• _Aim a_
In the hay forum thread, switch "bothering" to "troubling" and write out the passage starting at "So thanks Tim" and ending at "(Jun 20, 2011)".

• _Extract provided_
+++
This is why it takes thick skin to sell hay to people/do custom jobs. You cant let these types of things bother u. If his barn burns down because the hay was to wet, then you have a problem. Other than that, it doesnt matter what his horses will or will not eat. After you do this for awhile you will come to understand what I mean. I could give you countless examples of similar things. You can sometimes show the same hay to two people and they might give you two different answers. Part of this, like any business is knowing your customers. I have someone I put up hay for, it doesnt matter what the quality of the hay is per say, just the number of bales that are in the field at the end of the day. Now does that make much sense? Not really. But the customer enjoys seeing more bales. So what do I do? Lighten the bales up a little to make sure there are as many bales as possible and make sure the fertilizer is on early to boost as much yield as possible. Yes, this is a horsey customer as well. haha. I also have some customers that want a greener hay and others that want more dry hay. So I make it a point to cater to what they want. Point being, dont let the little things bother u!


----------



## jdhayboy (Aug 20, 2010)

Had two thoughts of mine by this thread Tim south. One being digestibility of larger stemmed hay. I was telling a customer, I thought bigger stemmed hay wud be less likely to cause compaction. Then they asked how I knew that... I said I don't. Then I showed them some Jiggs and some common. And showed them why because it just seemed to me the smaller stem wud be easier to ball up. Not sure if my logic is true or not??

#2 that high acid soils wud make hay taste different. In 2010, I knew our fields were due/overdue for lime. One particular patch of Alicia grass problems off every cutting that year. To many people said there animals weren't eating it. I was like WTF the hay was perfect, looked great and was dry as cud be. I kept telling my dad, think its the soil its to out of balance. 2 tons of lime that fall, drought came hardly no rain until January 2012. Lime was just starting to go to work. We cut and baled that field and I'm wondering whats gonna happen. One week later phone call, I've busted 3 bales and horses aren't touching it. WTF We exchange them and horses eat other hay with no problem.once again, I said I'm telling u its the soil!

So thanks Tim for sharing your experience and thanks JD3430 for starting the thread. That has been bothering the hell out of me.


----------



## somedevildawg (Jun 20, 2011)

That's interesting.....Perhaps they r not hungry enough


----------



## rjmoses (Apr 4, 2010)

There are hundreds why horses won't eat. Among them are:

#1 - Most horses are overfed, overweight and under-utilized.
+++
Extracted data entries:
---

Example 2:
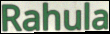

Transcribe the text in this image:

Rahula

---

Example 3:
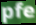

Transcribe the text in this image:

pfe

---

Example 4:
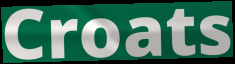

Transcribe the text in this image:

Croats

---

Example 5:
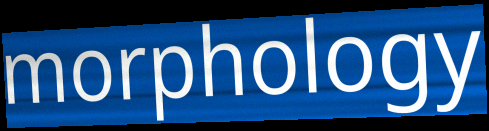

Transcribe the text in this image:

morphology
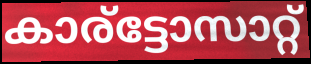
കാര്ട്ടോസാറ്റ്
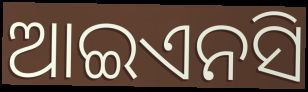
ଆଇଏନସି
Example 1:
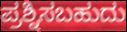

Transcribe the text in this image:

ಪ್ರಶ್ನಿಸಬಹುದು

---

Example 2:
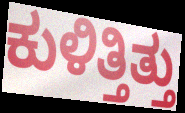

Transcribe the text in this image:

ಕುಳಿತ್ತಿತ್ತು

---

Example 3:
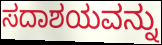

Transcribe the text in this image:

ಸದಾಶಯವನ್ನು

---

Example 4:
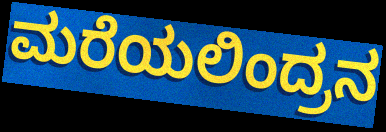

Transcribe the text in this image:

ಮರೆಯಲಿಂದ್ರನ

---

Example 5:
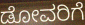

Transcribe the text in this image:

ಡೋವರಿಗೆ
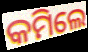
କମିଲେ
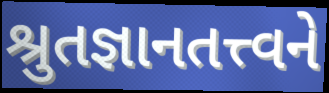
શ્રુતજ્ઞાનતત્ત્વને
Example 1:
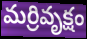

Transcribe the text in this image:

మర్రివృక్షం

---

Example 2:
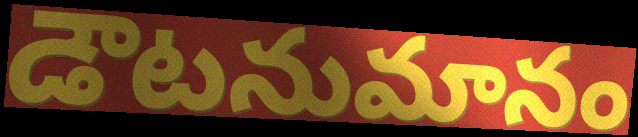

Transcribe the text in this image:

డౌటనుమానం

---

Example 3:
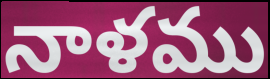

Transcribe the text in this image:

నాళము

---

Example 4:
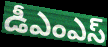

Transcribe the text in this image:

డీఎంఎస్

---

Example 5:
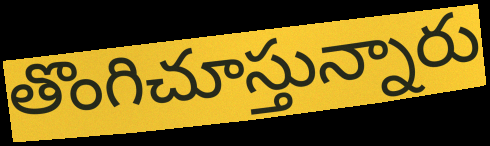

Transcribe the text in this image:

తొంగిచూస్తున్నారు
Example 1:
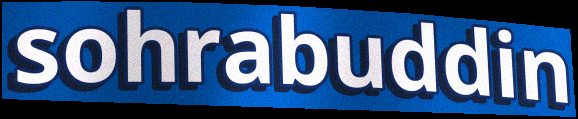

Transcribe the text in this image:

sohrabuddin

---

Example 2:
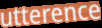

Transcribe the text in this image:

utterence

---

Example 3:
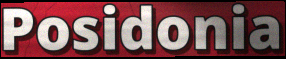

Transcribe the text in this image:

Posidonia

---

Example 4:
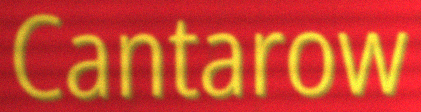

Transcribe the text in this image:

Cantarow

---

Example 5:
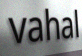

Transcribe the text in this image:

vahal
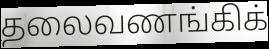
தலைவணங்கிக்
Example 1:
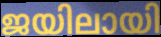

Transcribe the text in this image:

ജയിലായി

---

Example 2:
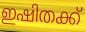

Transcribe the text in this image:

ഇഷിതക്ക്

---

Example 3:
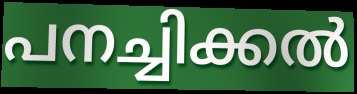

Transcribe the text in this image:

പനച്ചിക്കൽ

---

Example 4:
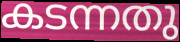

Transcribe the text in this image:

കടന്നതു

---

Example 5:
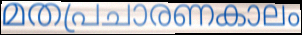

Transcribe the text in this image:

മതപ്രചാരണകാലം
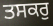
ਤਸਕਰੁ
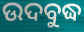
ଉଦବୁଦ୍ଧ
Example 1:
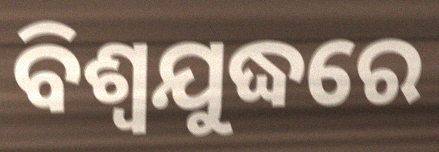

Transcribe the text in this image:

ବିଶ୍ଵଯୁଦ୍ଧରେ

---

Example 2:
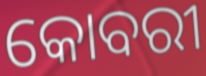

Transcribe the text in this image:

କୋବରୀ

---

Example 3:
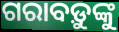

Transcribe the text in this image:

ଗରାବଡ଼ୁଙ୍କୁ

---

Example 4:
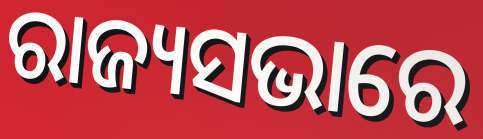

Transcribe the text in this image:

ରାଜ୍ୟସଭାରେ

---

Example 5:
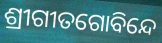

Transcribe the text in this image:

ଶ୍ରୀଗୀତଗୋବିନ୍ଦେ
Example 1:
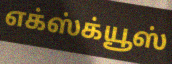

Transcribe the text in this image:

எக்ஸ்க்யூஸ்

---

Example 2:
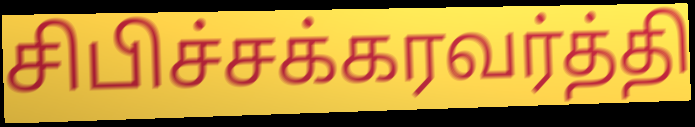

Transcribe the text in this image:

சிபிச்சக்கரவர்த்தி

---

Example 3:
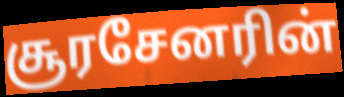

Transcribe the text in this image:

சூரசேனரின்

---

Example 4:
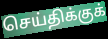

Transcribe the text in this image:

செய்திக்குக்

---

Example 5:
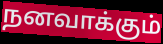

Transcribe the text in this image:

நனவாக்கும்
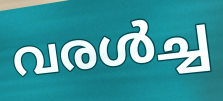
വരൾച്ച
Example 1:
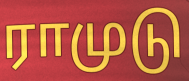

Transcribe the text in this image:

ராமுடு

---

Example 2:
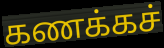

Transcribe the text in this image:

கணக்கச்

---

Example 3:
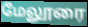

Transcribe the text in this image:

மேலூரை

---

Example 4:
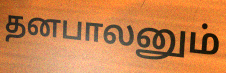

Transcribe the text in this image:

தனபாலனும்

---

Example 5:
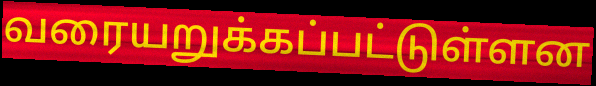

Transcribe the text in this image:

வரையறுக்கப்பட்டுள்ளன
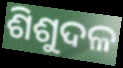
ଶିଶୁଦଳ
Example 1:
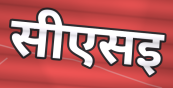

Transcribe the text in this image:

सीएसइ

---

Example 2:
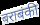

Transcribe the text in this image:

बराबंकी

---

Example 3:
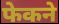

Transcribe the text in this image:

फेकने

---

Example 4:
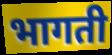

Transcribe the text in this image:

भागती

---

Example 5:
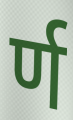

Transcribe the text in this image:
+++
• _Aim b_
Echo the word picture rows, starting at the first row and ending at the line containing "ಪ್ರಶ್ನಿಸಬಹುದು", both included. Leave the pictures out.

• _Exercise result a_
So thanks Tim for sharing your experience and thanks JD3430 for starting the thread. That has been troubling the hell out of me.


----------



## somedevildawg (Jun 20, 2011)

• _Exercise result b_
---

Example 2:

Transcribe the text in this image:

Rahula

---

Example 3:

Transcribe the text in this image:

pfe

---

Example 4:

Transcribe the text in this image:

Croats

---

Example 5:

Transcribe the text in this image:

morphology
കാര്ട്ടോസാറ്റ്
ଆଇଏନସି
Example 1:

Transcribe the text in this image:

ಪ್ರಶ್ನಿಸಬಹುದು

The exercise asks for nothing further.